- ERFORDERLICHE AUFGABE 1: Seit welchem Anlass gilt Karl Schranz laut dem Bericht über den Sotschi-Berater als persönlicher Freund von Wladimir Putin?
- ERFORDERLICHE AUFGABE 2: Führe den Bericht über Karl Schranz als Sotschi-Berater im Anschluss an seinen letzten Satz weiter.

Mittwoch, 27. Juni 2007

Sotschi-Berater Karl Schranz ist "neutral": Russland war verlockender als Österreich

  • Legende hilft Konkurrenz bei Aufbau des Skigebietes

Ski-Legende Karl Schranz hat seit Jahren enge Verbindungen zu höchsten russischen Kreisen. Der 68-jährige Arlberger gilt als persönlicher Freund von Staatspräsident Wladimir Putin, seitdem dieser 2001 bei der Alpinen Ski-Weltmeisterschaft in St. Anton war. Schranz ist deshalb auch als Infrastruktur-Berater der Region rund um die Schwarzmeer-Stadt Sotschi tätig, die sich wie Salzburg und Pyeongchang um die Winterspiele 2014 bewirbt.

"Ich bin aber nicht Mitglied der Sotschi-Bewerbung und werde deshalb auch nicht in Guatemala sein", betonte Schranz vor der Vergabe in Südamerika. Vielmehr sei er als persönlicher Berater von Präsident Putin und Leonid Tjagatschew, dem Präsidenten des russischen Skiverbandes und nationalen Olympischen Comites, tätig. In dieser Eigenschaft hilft Schranz vor allem beratend und vermittelnd beim Ausbau des Skigebietes.

Der Arlberger tut dies ebenso wie der Schweizer Abfahrts-Olympiasieger und Pistenbauer Bernhard Russi, der schon für viele andere Skigebiete - vor allem renntaugliche - Pisten entworfen hat. Es gilt, die Pisten des beeindruckenden Skigebietes in Russland zu entwickeln und für den Wintersport fit zu machen. Ein Programm, das auch ohne Olympia-Zuschlag durchgezogen wird.

- EXTRAHIERTES MATERIAL:
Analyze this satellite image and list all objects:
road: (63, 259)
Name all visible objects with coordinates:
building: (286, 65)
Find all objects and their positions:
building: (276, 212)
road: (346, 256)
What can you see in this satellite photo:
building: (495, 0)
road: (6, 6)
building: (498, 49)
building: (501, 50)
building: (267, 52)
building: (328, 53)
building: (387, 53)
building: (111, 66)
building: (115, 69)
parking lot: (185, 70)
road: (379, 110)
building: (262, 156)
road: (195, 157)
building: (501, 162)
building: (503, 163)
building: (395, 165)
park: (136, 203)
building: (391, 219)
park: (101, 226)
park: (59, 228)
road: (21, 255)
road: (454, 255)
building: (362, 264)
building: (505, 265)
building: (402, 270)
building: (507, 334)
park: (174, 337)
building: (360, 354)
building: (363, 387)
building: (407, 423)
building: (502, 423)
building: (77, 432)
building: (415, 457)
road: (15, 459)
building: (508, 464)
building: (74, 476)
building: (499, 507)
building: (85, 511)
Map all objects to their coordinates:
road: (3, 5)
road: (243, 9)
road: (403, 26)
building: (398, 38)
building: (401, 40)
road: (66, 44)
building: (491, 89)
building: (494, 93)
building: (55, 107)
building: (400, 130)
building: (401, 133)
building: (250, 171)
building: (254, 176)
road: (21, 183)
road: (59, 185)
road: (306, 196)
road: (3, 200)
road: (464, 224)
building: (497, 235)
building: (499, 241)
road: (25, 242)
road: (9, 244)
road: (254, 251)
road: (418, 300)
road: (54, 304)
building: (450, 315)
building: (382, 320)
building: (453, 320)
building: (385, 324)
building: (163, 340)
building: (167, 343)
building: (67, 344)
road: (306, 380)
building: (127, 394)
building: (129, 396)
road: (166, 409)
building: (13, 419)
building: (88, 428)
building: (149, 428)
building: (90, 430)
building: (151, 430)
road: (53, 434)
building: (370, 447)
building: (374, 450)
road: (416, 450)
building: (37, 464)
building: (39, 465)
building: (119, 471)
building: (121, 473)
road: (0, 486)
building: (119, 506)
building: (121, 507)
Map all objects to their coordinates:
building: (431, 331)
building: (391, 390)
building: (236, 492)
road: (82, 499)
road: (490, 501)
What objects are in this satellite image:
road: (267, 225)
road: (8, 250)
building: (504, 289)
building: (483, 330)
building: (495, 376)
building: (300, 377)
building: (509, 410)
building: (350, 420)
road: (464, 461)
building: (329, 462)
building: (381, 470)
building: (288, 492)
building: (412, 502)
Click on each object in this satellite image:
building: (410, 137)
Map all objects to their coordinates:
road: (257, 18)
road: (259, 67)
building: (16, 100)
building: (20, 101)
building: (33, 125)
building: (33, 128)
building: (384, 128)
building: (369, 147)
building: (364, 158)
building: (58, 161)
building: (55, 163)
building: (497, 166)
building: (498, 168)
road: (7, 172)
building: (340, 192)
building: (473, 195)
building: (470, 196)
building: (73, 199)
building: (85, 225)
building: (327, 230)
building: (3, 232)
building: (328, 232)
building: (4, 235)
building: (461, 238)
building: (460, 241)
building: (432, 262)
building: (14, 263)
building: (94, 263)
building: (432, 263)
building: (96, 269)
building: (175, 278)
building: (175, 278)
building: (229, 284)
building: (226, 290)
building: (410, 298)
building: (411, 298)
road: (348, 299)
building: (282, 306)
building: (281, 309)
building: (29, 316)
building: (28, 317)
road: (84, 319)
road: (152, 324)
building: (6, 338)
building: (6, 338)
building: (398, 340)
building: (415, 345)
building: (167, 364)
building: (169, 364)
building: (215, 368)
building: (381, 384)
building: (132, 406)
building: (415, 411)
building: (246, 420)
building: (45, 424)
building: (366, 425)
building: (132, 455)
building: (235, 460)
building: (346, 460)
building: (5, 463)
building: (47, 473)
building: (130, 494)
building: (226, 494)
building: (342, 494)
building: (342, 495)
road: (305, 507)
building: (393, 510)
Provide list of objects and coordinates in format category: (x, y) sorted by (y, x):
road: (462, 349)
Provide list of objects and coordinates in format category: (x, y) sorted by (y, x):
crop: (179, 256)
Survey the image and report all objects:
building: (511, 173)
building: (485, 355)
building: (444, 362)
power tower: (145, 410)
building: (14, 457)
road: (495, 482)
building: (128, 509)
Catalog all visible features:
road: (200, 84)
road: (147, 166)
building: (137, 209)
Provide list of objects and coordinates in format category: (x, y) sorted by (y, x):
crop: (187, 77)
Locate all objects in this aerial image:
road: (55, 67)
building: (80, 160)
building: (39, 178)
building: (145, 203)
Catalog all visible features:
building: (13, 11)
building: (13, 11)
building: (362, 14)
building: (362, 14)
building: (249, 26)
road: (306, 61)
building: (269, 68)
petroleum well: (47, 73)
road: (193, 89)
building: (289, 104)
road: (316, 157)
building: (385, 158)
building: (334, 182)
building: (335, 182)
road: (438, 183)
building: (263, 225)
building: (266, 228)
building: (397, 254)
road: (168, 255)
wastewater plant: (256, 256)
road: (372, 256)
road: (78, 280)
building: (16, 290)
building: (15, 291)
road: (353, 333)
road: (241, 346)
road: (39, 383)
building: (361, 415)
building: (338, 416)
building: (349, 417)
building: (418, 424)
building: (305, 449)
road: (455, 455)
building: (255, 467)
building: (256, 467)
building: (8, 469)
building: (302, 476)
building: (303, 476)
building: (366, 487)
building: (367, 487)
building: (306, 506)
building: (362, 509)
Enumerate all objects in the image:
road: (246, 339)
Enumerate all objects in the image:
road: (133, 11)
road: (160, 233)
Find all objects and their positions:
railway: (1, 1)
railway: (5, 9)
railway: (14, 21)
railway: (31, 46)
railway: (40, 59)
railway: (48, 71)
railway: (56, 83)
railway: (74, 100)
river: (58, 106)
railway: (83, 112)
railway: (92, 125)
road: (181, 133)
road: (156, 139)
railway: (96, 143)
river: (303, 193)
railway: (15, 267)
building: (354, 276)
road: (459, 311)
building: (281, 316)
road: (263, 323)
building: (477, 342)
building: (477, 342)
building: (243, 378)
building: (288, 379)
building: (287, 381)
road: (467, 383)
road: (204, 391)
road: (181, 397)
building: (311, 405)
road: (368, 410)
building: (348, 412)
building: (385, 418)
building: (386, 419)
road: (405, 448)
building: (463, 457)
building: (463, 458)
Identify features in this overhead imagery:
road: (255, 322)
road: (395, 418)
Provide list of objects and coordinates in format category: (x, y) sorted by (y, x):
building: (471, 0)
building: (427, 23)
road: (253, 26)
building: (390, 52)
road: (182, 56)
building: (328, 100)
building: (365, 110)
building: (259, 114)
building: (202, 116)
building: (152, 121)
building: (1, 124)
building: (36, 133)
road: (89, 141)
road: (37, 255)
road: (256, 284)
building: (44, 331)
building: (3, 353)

- ERWARTETE AUSGABE 1: Seit Putin 2001 bei der Alpinen Ski-Weltmeisterschaft in St. Anton war.

- ERWARTETE AUSGABE 2:
Er habe seine Dienste auch in Österreich angeboten, aber wenig bis gar keine Reaktion erhalten, betonte Schranz. Über seine Tätigkeit in Russland dürfen sich laut Schranz nun viele österreichische Unternehmen freuen, "denn die können jetzt dort viel Geld verdienen". Bekanntlich ist man in Russland bereit, für die Entwicklung der Ganzjahres-Infrastruktur rund um den subtropischen Bade- und Kurort rund 12 Milliarden Dollar auszugeben.

Schranz war bereits mehrere Male in Sotschi und schwärmte sowohl von der Stadt - "wie Cannes oder Nizza an der Riviera" - als auch vom Skigebiet Krasnaja Poljana. "Sensationell, ein richtiges Schneeloch. Vergangenen Winter, als bei uns fast alles aper war, hatten die dort zwei bis drei Meter Schnee." Der Tiroler sieht auch einen anderen, unschätzbaren Vorteil der Entwicklung in Sotschi. "Wenn dort ein funktionierendes Wintersport-Zentrum aufgebaut werden, kommen die Leute auf den Geschmack und irgendwann auch zu uns zum Skifahren."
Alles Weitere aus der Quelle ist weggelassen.